En este algoritmo, se distingue la situación clínica de la obstrucción intestinal aguda, que habitualmente hace consultar al paciente en el servicio de urgencia, donde el examen de elección es la tomografía computada (TC) de abdomen y pelvis que confirma el diagnóstico y de encontrarse elementos inflamatorios, la terapia de elección será el uso de corticoides por vía parenteral (hidrocortisona en nuestro centro) y se observará su respuesta clínica. Si no hay elementos inflamatorios en los exámenes de imagen se optará por la cirugía.

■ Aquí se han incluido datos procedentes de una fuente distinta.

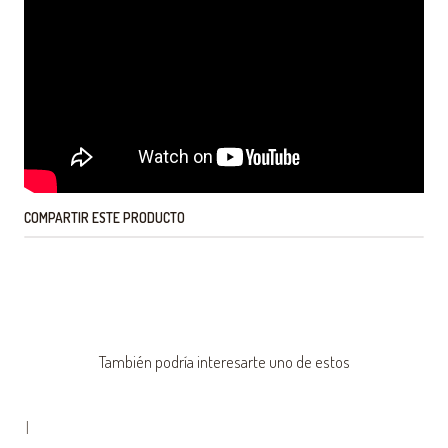
COMPARTIR ESTE PRODUCTO
También podría interesarte uno de estos
|
-55% OFF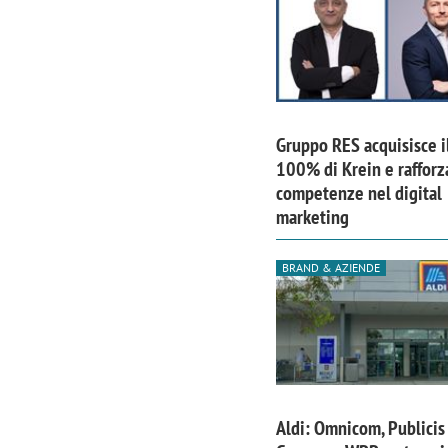
Gruppo RES acquisisce i
100% di Krein e rafforz
competenze nel digital
marketing
BRAND & AZIENDE
Aldi: Omnicom, Publicis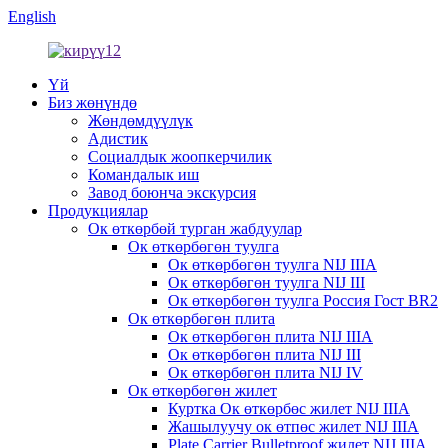
English
Үй
Биз жөнүндө
Жөндөмдүүлүк
Адистик
Социалдык жоопкерчилик
Командалык иш
Завод боюнча экскурсия
Продукциялар
Ок өткөрбөй турган жабдуулар
Ок өткөрбөгөн туулга
Ок өткөрбөгөн туулга NIJ IIIA
Ок өткөрбөгөн туулга NIJ III
Ок өткөрбөгөн туулга Россия Гост BR2
Ок өткөрбөгөн плита
Ок өткөрбөгөн плита NIJ IIIA
Ок өткөрбөгөн плита NIJ III
Ок өткөрбөгөн плита NIJ IV
Ок өткөрбөгөн жилет
Куртка Ок өткөрбөс жилет NIJ IIIA
Жашылуучу ок өтпөс жилет NIJ IIIA
Plate Carrier Bulletproof жилет NIJ IIIA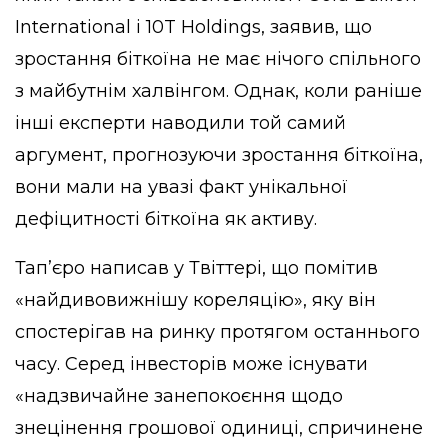
International і 10T Holdings, заявив, що
зростання біткоїна не має нічого спільного
з майбутнім халвінгом. Однак, коли раніше
інші експерти наводили той самий
аргумент, прогнозуючи зростання біткоїна,
вони мали на увазі факт унікальної
дефіцитності біткоїна як активу.
Тап’єро написав у Твіттері, що помітив
«найдивовижнішу кореляцію», яку він
спостерігав на ринку протягом останнього
часу. Серед інвесторів може існувати
«надзвичайне занепокоєння щодо
знецінення грошової одиниці, спричинене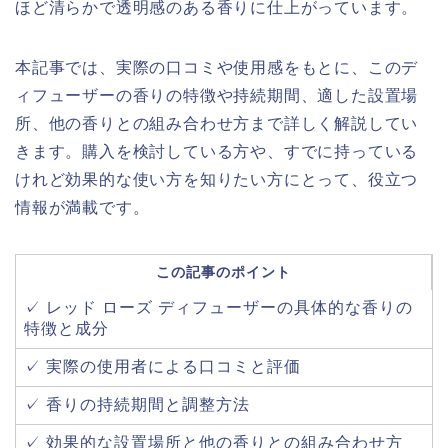
ほど清らかで透明感のある香りに仕上がっています。
本記事では、実際の口コミや使用感をもとに、このデ
ィフューザーの香りの特徴や持続期間、適した設置場
所、他の香りとの組み合わせ方まで詳しく解説してい
きます。購入を検討している方や、すでに持っている
けれど効果的な使い方を知りたい方にとって、役立つ
情報が満載です。
この記事のポイント
✓ レッド ローズ ディフューザーの具体的な香りの
特徴と成分
✓ 実際の使用者による口コミと評価
✓ 香りの持続期間と調整方法
✓ 効果的な設置場所と他の香りとの組み合わせ方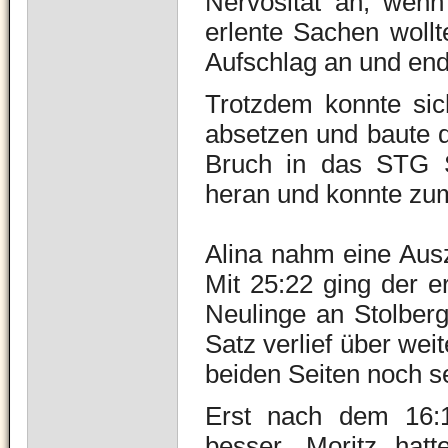
Nervosität an, wenn
erlente Sachen wollt
Aufschlag an und end
Trotzdem konnte si
absetzen und baute 
Bruch in das STG S
heran und konnte zum
Alina nahm eine Ausz
Mit 25:22 ging der er
Neulinge an Stolberg
Satz verlief über wei
beiden Seiten noch se
Erst nach dem 16:1
besser. Moritz hat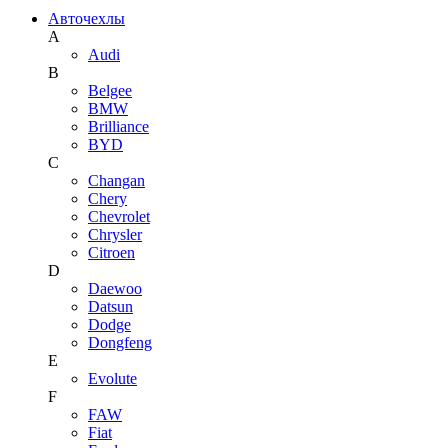
Авточехлы
A
Audi
B
Belgee
BMW
Brilliance
BYD
C
Changan
Chery
Chevrolet
Chrysler
Citroen
D
Daewoo
Datsun
Dodge
Dongfeng
E
Evolute
F
FAW
Fiat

Es importante considerar que independiente del curso de acción, se requiere un manejo multidisciplinario con la participación del coloproctológo y nutriólogo desde el ingreso. En aquellos pacientes que presenten un curso clínico más prolongado con síntomas sub-agudos de obstrucción (distensión abdominal, dolor abdominal post-pandrial, náuseas y baja de peso), la sospecha de obstrucción parcial crónica debe estudiarse por E-RM (evitar cápsula por el riesgo de retención) y de haber componente inflamatorio por sobre el fibro-estenótico se debe preferir optimizar la terapia médica. En caso de predominio del factor estenótico se puede optar por tratamiento endoscópico si la estenosis es inferior a 5 cm, mientras que se plantea la opción quirúrgica con o sin ostomía en caso de ser superior a 5 cm o fracaso en el intento endoscópico.